Isso porque os economistas da consultoria A.C. Pastore & Associados não levaram em conta a medida convencional de câmbio real habitualmente usada pelo BC – câmbio nominal multiplicado por um índice de preços internacionais e dividido pelo Índice Nacional de Preços ao Consumidor Amplo (IPCA) -, mas sim os preços relativos de bens tradables (comercializáveis) e non-tradables (não comercializáveis), refletido no coeficiente entre esses dois tipos de bens no âmbito do IPCA.


Pela medida convencional de câmbio real (medido em relação a uma cesta de moedas), houve uma desvalorização superior a 25% desde agosto de 2011, enquanto que, pelo coeficiente entre os bens comercializáveis (como produtos agrícolas) e não comercializáveis (como serviços), o câmbio real registrou, na realidade, uma valorização de 7% no mesmo período.


Competitividade. “Quando o câmbio se desvaloriza, diz-se que a competitividade do exportador aumenta, mas isso acontece desde que essa desvalorização seja repassada para os preços dos produtos”, argumenta Pastore. Pelo mesmo raciocínio, a desvalorização cambial afeta os preços dos produtos importados, tornando-os mais caros e menos competitivos em relação aos fabricados pelos produtores nacionais.


O estudo mostra que, historicamente, tanto a medida convencional de câmbio real quanto o coeficiente entre os preços de bens comercializáveis e não comercializáveis no IPCA sempre convergiram e foram ambos um bom termômetro para projetar o desempenho das exportações, importações e, consequentemente, o saldo da balança comercial. Ou seja, costumava haver uma elevada correlação positiva entre esse coeficiente e a desvalorização real do câmbio, levando o preço de bens comercializáveis a subir mais do que o de não comercializáveis quando a moeda brasileira se desvalorizava.


“Mas, a partir de 2011, com a política de controles de preços, houve uma divergência entre o que a medida convencional de câmbio real passa a prever para a balança comercial e o desempenho previsto pela outra medida”, explica Pastore.


Assim, em vez de as exportações e as importações terem reagido na mesma magnitude da desvalorização observada pela medida convencional de câmbio real, elas se mantiveram estáveis ao redor de US$ 20 bilhões por mês desde agosto de 2011, enquanto os saldos comerciais flutuaram ao redor de zero.


Depreciação. “Quando chegou em 2011, tentou-se produzir uma depreciação do câmbio real para aumentar a competitividade, mas ao segurar, por exemplo, o preço da energia elétrica e o reajuste da gasolina, você acabou afetando também o preço do álcool e de vários outros produtos.
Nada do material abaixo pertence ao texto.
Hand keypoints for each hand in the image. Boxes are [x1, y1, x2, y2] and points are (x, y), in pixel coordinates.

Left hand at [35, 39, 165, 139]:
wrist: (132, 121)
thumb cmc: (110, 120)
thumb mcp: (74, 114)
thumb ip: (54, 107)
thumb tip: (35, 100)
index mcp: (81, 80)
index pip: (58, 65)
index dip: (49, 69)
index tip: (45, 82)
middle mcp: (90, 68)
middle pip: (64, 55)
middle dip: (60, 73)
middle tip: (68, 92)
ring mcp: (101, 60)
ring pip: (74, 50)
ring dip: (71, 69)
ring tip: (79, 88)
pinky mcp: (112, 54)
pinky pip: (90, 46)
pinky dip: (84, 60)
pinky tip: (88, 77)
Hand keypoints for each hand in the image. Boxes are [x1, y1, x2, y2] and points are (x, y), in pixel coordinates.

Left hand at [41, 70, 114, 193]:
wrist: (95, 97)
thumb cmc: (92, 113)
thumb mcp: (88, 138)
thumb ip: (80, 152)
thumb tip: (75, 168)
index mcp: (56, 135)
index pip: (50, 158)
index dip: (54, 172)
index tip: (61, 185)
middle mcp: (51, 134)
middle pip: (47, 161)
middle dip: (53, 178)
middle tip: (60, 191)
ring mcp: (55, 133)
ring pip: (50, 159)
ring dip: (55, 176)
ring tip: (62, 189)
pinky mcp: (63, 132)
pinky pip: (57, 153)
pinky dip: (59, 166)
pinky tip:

Ainda, a redução do IPI de automóveis, linha branca e linha marrom reduz diretamente os preços dos bens duráveis de consumo”, diz Pastore. “Cada depreciação cambial, por causa do controle de preços, não chegou aos preços, tampouco à inflação, mas o tal ganho de competitividade não chegou à indústria.”


Se a política de controle de preços não estivesse em vigor desde 2011, com o repasse livre da desvalorização nominal da moeda brasileira aos preços, Pastore estima que o saldo da balança comercial poderia estar ao redor de US$ 40 bilhões ao mês pela projeção da medida convencional de câmbio real.


“A grande maioria dos economistas já havia concluído que o controle de preços não é uma forma eficaz de combater a inflação e que leva a distorções”, afirma Pastore. “Apenas não havia, ainda, atentado para uma dessas distorções, que é a sua repercussão sobre os saldos comerciais.”


O corolário desse raciocínio, segundo Pastore, é que o “pass-through” (nível de repasse da desvalorização do câmbio aos preços) não ficou menor porque caiu a absorção da economia brasileira – “haja vista o déficit de conta corrente superior a US$ 83 bilhões em 12 meses” -, mas porque aumentou o grau de microgerenciamento do governo sobre os preços.